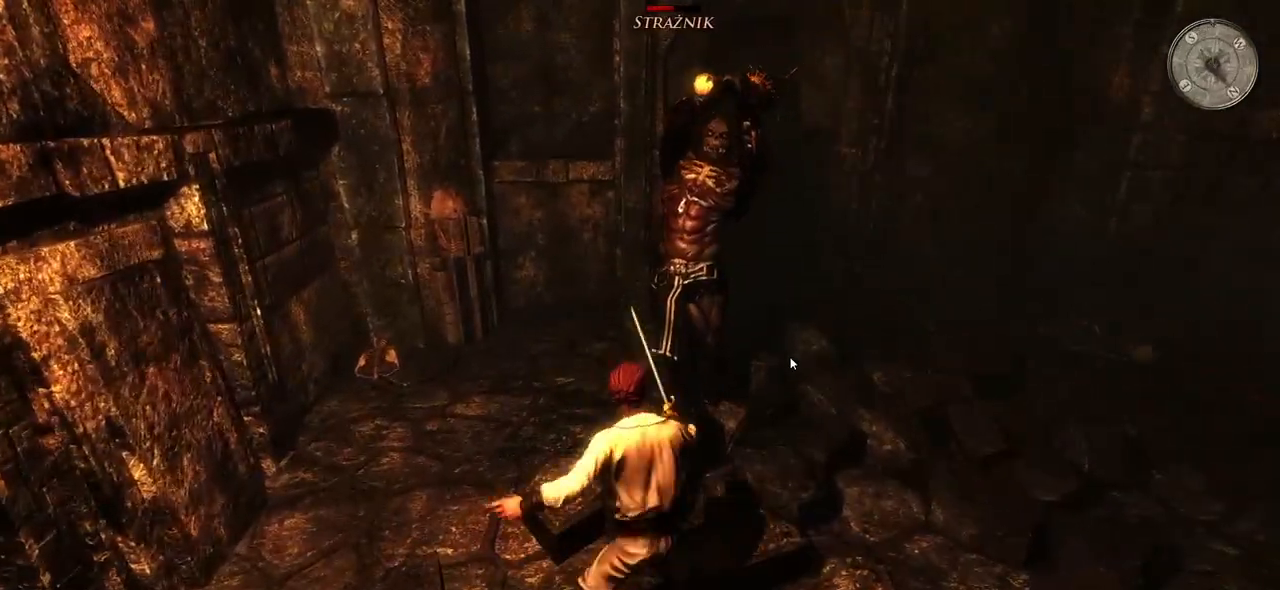
{"keys": [], "mouse": [], "events": [[60, "d", "up"]]}
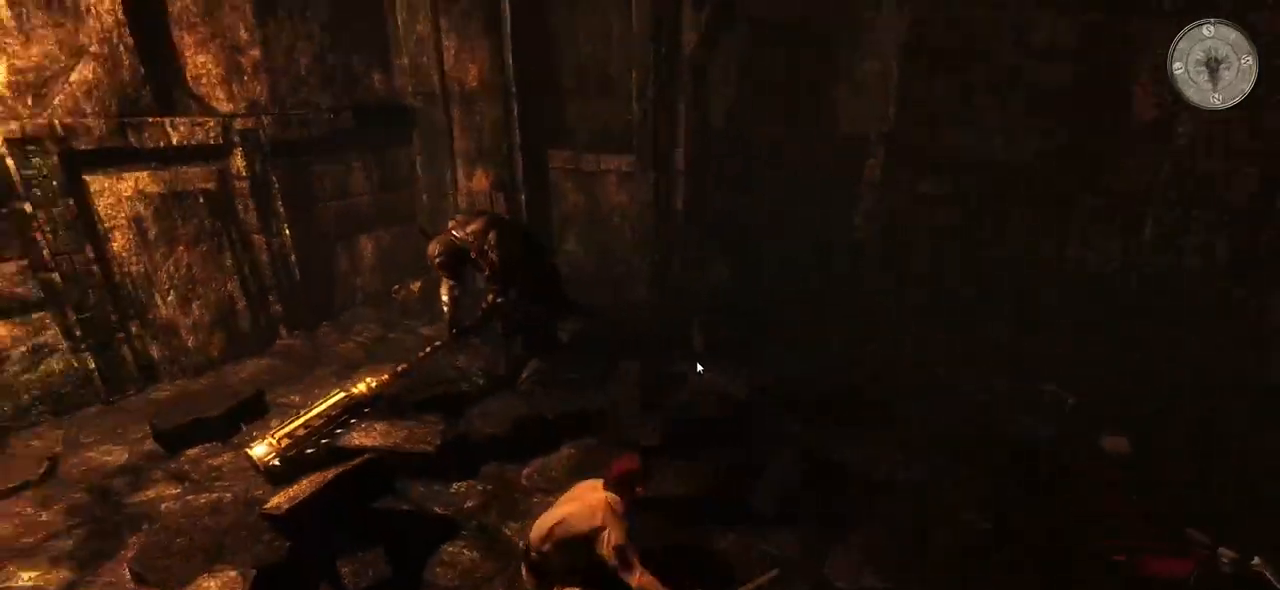
{"keys": ["w"], "mouse": ["left"], "events": [[20, "w", "down"], [440, "mouse_left", "down"]]}
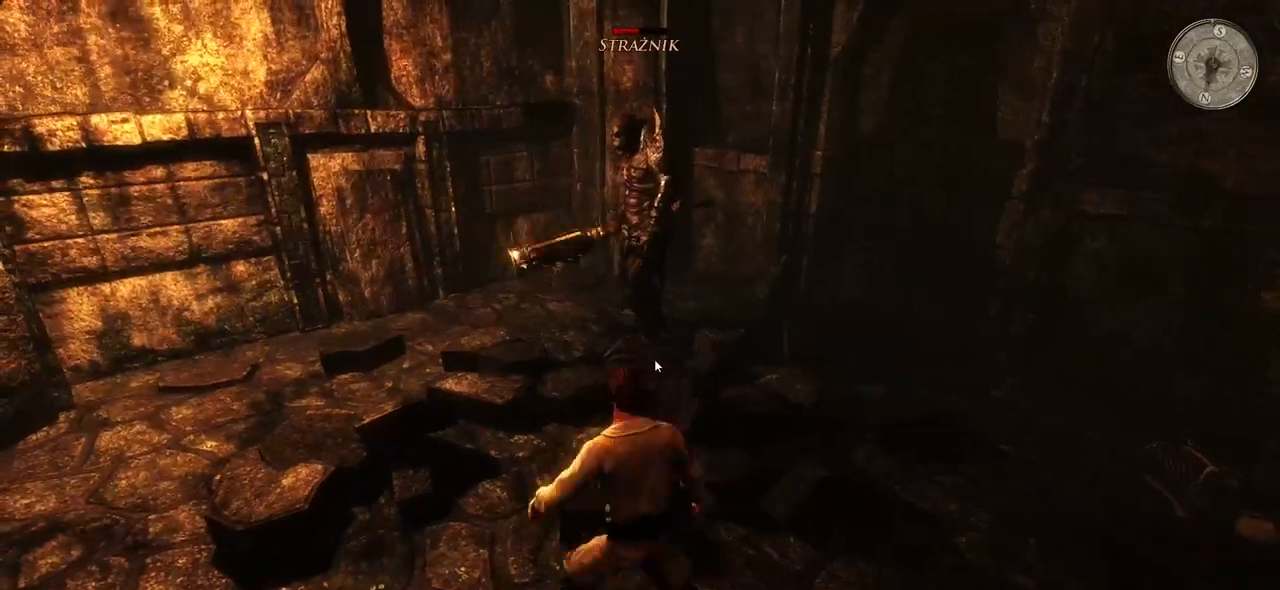
{"keys": ["w"], "mouse": [], "events": [[140, "mouse_left", "up"]]}
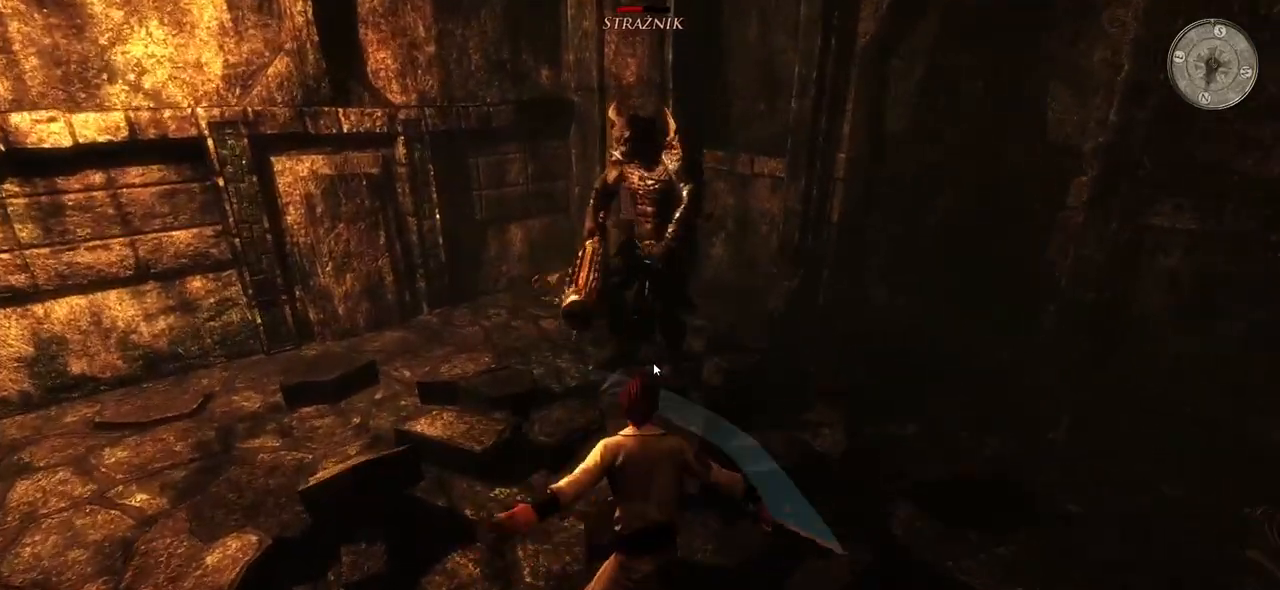
{"keys": [], "mouse": [], "events": [[40, "mouse_left", "down"], [180, "w", "up"], [240, "mouse_left", "up"]]}
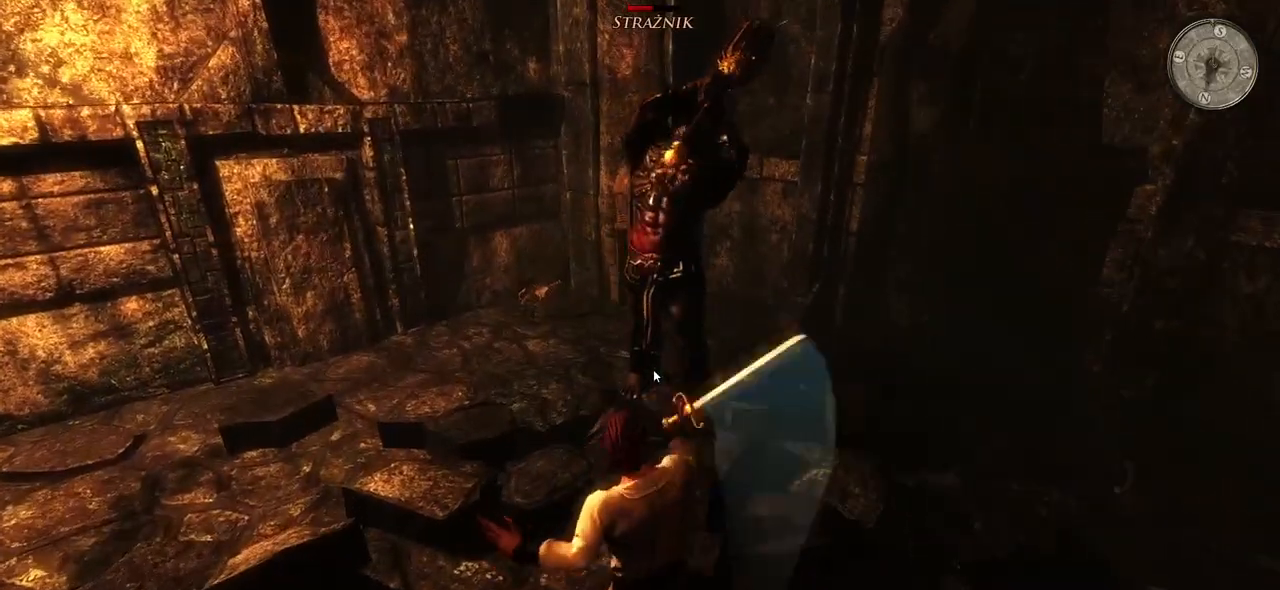
{"keys": [], "mouse": [], "events": [[80, "a", "down"], [220, "a", "up"], [280, "a", "down"], [420, "a", "up"]]}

**PROBLEM**.
Write the records out again verbatim and omit the pictures they contain.

**TASK OUTPUT**.
{"keys": [], "mouse": [], "events": [[60, "d", "up"]]}
{"keys": ["w"], "mouse": ["left"], "events": [[20, "w", "down"], [440, "mouse_left", "down"]]}
{"keys": ["w"], "mouse": [], "events": [[140, "mouse_left", "up"]]}
{"keys": [], "mouse": [], "events": [[40, "mouse_left", "down"], [180, "w", "up"], [240, "mouse_left", "up"]]}
{"keys": [], "mouse": [], "events": [[80, "a", "down"], [220, "a", "up"], [280, "a", "down"], [420, "a", "up"]]}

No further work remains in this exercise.